* [WHAT THIS TASK INVOLVES]
Begin your copy at the line that contains "Gameplay with a" and carry it on, exactly, to the last line of the material below.

* [MATERIAL PROVIDED]

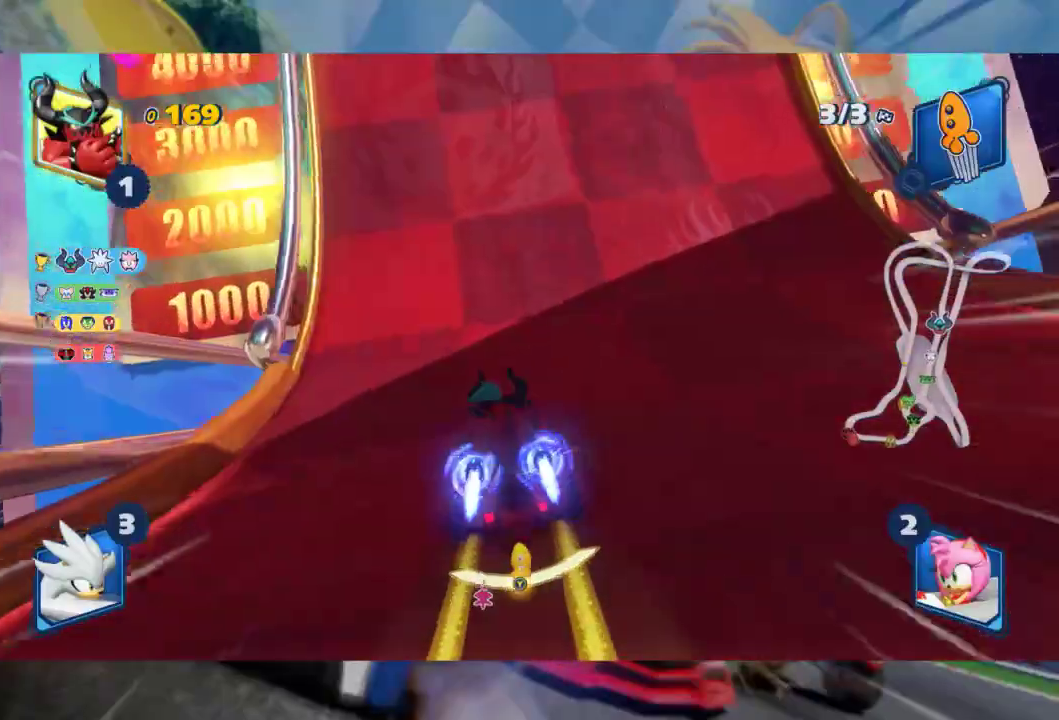
{"buttons": ["B", "R2"], "left_stick": "center", "right_stick": "center", "events": [[67, "left_stick", "right"], [183, "left_stick", "center"], [300, "left_stick", "right"], [417, "B", "down"], [467, "left_stick", "center"]]}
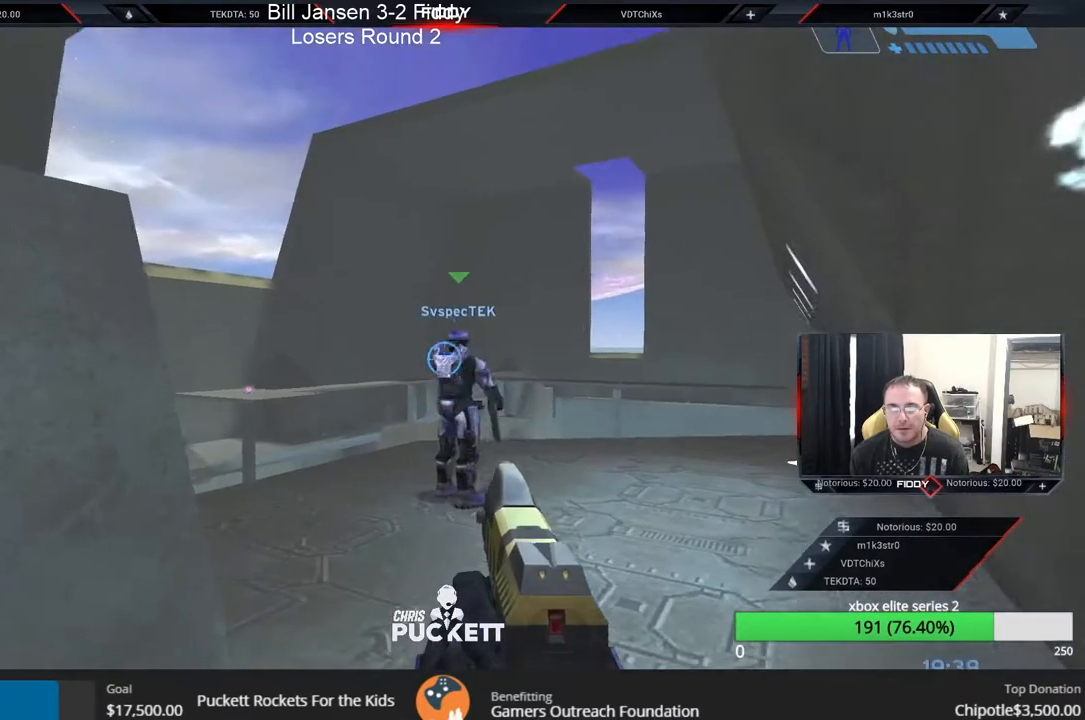
Gameplay with a controller (Xbox layout); each line is a JSON object with the inputs held at the frame after it. "events" lists button and stick changes between this image and that frame as [ms after this image, input, new state], when the widget could be followed in between.
{"buttons": [], "left_stick": "down-right", "right_stick": "up", "events": [[217, "L2", "down"], [300, "left_stick", "down-right"], [333, "L2", "up"], [383, "right_stick", "center"], [450, "right_stick", "up"]]}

* [ANSWER FOR THE TASK]
Gameplay with a controller (Xbox layout); each line is a JSON object with the inputs held at the frame after it. "events" lists button and stick changes between this image and that frame as [ms after this image, input, new state], when the widget could be followed in between.
{"buttons": [], "left_stick": "down-right", "right_stick": "up", "events": [[217, "L2", "down"], [300, "left_stick", "down-right"], [333, "L2", "up"], [383, "right_stick", "center"], [450, "right_stick", "up"]]}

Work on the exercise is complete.